At the time of this writing, CMIP6 downscaled with LOCA was not available. Therefore, we focused on CMIP5 to facilitate the comparisons between a raw global model ensemble and a downscaled global model ensemble. We will clarify this in the text.
"line 106/figure 1: I am not familiar with the term ‘high temperature’ is this the same as ‘maximum temperature’ which is (in my opinion) a frequently used term? And what is annual high temperature? Is it the maximum over different annual mean temperatures or the maximum of the maximum daily temperature or something else entirely? Over which time period?"
Average high temperature refers to the climatological average of daily high temperatures over the region. The time period used is the same historical period (1981-2005) as in the analysis. This will be clarified in the text.
"115: Just so that I understand correctly, also the CMIP5 models are interpolated to 10km – corresponding to a resolution much finer than the native one?"
Yes, however, this is done only to facilitate analysis and calculation of the multi-model weights and ensemble means. The 10km resolution matches the resolution of the observation data used. We will clarify this in the text.
"section 2.4: The authors aim to provide a comparison of different weighting schemes but here these weighting schemes are not introduced at all requiring the reader to read several other papers to get any information at all about them. Please provide at least the basic properties and differences between the schemes investigated in this study."
We agree, and the basic equations and explanation of the setup of the different model weighting strategies will be provided in the supplemental material.

◆ Aim of the task
Reproduce the review exchange on CMIP5 downscaling above word for word, in full.

◆ Information provided
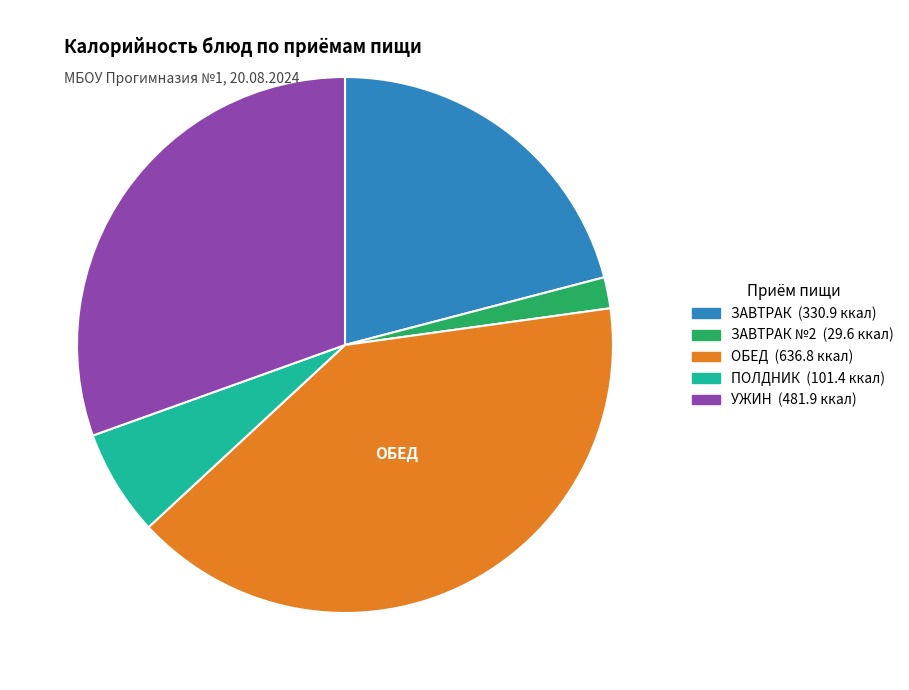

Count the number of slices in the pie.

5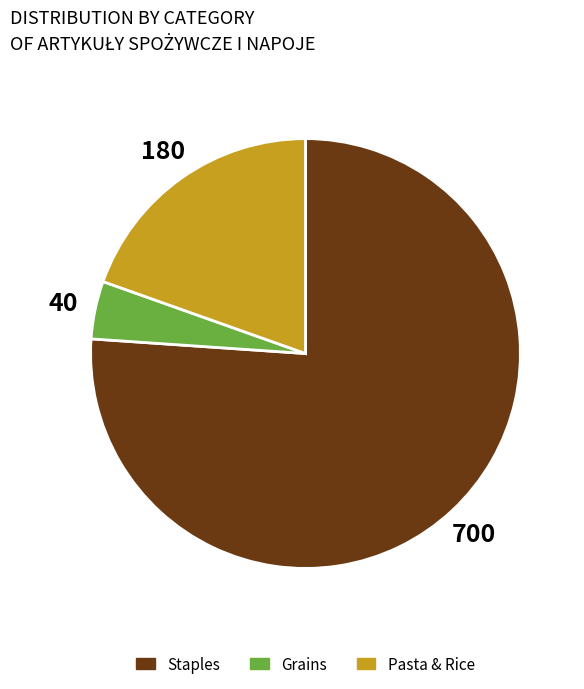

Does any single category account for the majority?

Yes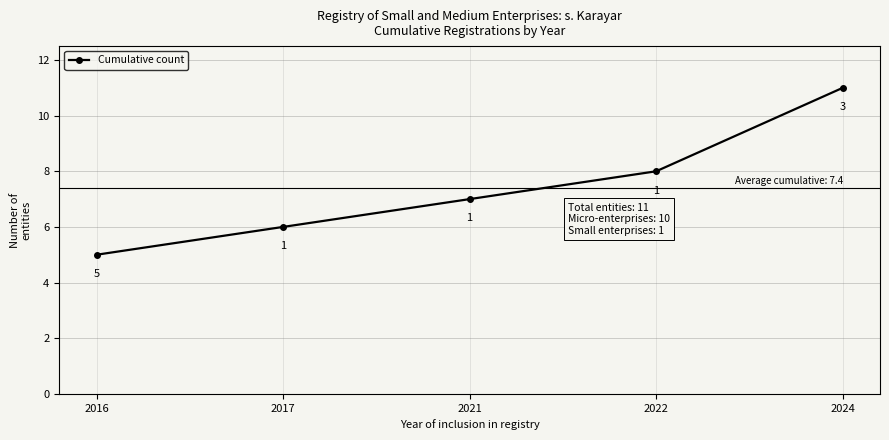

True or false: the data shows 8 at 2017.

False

---

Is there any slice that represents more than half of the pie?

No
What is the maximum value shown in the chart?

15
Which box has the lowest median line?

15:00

◆ Response
At the time of this writing, CMIP6 downscaled with LOCA was not available. Therefore, we focused on CMIP5 to facilitate the comparisons between a raw global model ensemble and a downscaled global model ensemble. We will clarify this in the text.
"line 106/figure 1: I am not familiar with the term ‘high temperature’ is this the same as ‘maximum temperature’ which is (in my opinion) a frequently used term? And what is annual high temperature? Is it the maximum over different annual mean temperatures or the maximum of the maximum daily temperature or something else entirely? Over which time period?"
Average high temperature refers to the climatological average of daily high temperatures over the region. The time period used is the same historical period (1981-2005) as in the analysis. This will be clarified in the text.
"115: Just so that I understand correctly, also the CMIP5 models are interpolated to 10km – corresponding to a resolution much finer than the native one?"
Yes, however, this is done only to facilitate analysis and calculation of the multi-model weights and ensemble means. The 10km resolution matches the resolution of the observation data used. We will clarify this in the text.
"section 2.4: The authors aim to provide a comparison of different weighting schemes but here these weighting schemes are not introduced at all requiring the reader to read several other papers to get any information at all about them. Please provide at least the basic properties and differences between the schemes investigated in this study."
We agree, and the basic equations and explanation of the setup of the different model weighting strategies will be provided in the supplemental material.